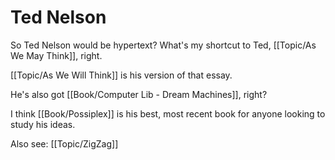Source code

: # Ted Nelson

So Ted Nelson would be hypertext? What's my shortcut to Ted, [[Topic/As We May Think]], right. 

[[Topic/As We Will Think]] is his version of that essay. 

He's also got [[Book/Computer Lib - Dream Machines]], right? 

I think [[Book/Possiplex]] is his best, most recent book for anyone looking to study his ideas. 

Also see: [[Topic/ZigZag]]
_ _ _ _ _ _ _
▶ **Task details**: State how many lines of the records above contain the word "right", giving only that number.

▶ **Task output**: 2